The issue of child support shall be adjudicated immediately in accordance with the parties' contractual obligation to arbitrate. It would be inappropriate to find that the parties' designated arbitrator's alleged conduct in this case warrants intervention by the court prior to the arbitration commencing. The parties' are directed to appear for arbitration forthwith. The arbitrator shall notify the parties' of the location of the arbitration by written notice no later than May 6, 2013.
Poor Person Status
Pursuant to CPLR section 1101 entitled “[m]otion for permission to proceed as a poor person; affidavit; certificate; notice; waiver of fee; when motion not required”,
(a) Motion; affidavit. Upon motion of any person, the court in which an action is triable, or to which an appeal has been or will be taken, may grant permission to proceed as a poor person. Where a motion for leave to appeal as a poor person is brought to the court in which an appeal has been or will be taken, such court shall hear such motion on the merits and shall not remand such motion to the trial court for consideration. The moving party shall file an affidavit setting forth the amount and sources of his or her income and listing his or her property with its value; that he or she is unable to pay the costs, fees and expenses necessary to prosecute or defend the action or to maintain or respond to the appeal; the nature of the action; sufficient facts so that the merit of the contentions can be ascertained; and whether any other person is beneficially interested in any recovery sought and, if so, whether every such person is unable to pay such costs, fees and expenses. An executor, administrator or other representative may move for permission on behalf of a deceased, infant or incompetent poor person.

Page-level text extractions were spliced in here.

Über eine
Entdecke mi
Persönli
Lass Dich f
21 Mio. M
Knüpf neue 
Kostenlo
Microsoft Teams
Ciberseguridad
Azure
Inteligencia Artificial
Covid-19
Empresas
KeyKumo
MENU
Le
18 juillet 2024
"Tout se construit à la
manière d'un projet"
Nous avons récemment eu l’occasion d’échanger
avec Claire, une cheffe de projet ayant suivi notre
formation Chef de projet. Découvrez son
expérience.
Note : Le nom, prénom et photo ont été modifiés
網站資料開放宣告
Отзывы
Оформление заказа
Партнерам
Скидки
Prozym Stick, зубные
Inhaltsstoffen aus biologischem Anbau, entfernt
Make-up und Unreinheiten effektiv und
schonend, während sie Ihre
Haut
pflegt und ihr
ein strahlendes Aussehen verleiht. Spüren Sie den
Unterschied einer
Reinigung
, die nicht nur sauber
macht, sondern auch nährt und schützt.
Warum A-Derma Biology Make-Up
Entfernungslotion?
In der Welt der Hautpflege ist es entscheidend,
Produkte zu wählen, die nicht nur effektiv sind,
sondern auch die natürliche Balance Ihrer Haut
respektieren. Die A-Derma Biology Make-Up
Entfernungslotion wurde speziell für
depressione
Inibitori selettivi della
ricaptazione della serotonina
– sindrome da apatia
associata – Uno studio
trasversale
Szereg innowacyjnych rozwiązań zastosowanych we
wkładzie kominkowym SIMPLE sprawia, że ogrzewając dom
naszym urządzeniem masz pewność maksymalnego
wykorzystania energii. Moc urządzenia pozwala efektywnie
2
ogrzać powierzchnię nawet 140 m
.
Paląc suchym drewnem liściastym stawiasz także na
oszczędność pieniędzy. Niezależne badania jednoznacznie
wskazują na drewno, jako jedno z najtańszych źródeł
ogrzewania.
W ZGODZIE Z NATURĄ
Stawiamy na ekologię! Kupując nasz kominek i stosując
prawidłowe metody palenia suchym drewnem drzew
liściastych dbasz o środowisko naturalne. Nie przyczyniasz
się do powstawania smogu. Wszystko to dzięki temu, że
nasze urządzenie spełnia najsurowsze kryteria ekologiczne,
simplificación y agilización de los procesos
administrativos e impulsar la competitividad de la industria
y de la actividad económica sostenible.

In the case at bar, plaintiff contends that the defendant fails to regularly meet his contractual obligation for child support. She states that the children are starving and unhealthy and fail to receive the necessary medical care because the father does not provide child support. She affirms that her monthly income is $1,650.00; currently maintains a bank account with a balance in the amount of $664.37; does not own property and has no assets. Defendant does not oppose the application. At oral argument, the plaintiff conceded that the defendant, at present, is paying child support. Under the facts and circumstances here, plaintiff's application to prosecute this action as a poor person is granted.
Counsel Fees
Defendant's application for counsel fees in his affirmation in opposition to plaintiff's order to show cause, for what he calls plaintiff's frivolous application, is denied. The Appellate Division, Second Department in New York State Div. of Human Rights v. Oceanside Cove II Apartment Corp (39 AD3d 608835 N.Y.S.2d 246 [2 Dept., 2007] ) held that “[s]ince the plaintiff merely requested this relief in its opposition papers, and did not make a motion on notice as defined in CPLR 2211, the plaintiff is not entitled to appeal as of right from the order denying its request to extend the time for service of the summons and complaint ( seeCPLR 5701[a][2]; Thompson v. 76 Corp., 37 AD3d 450, 830 N.Y.S.2d 564;Siegel, N.Y. Prac. § 526, at 897).” In consideration of the facts and circumstanced presented herein, plaintiff's application is denied.
Conclusion
Plaintiff's motions for leave to renew and reargue are denied. Plaintiff application to prosecute this matter as a poor person is granted. A separate order for poor person status shall be entered simultaneously herein. The control date of May 17, 2013, is vacated.
The foregoing constitutes the decision and order of this Court.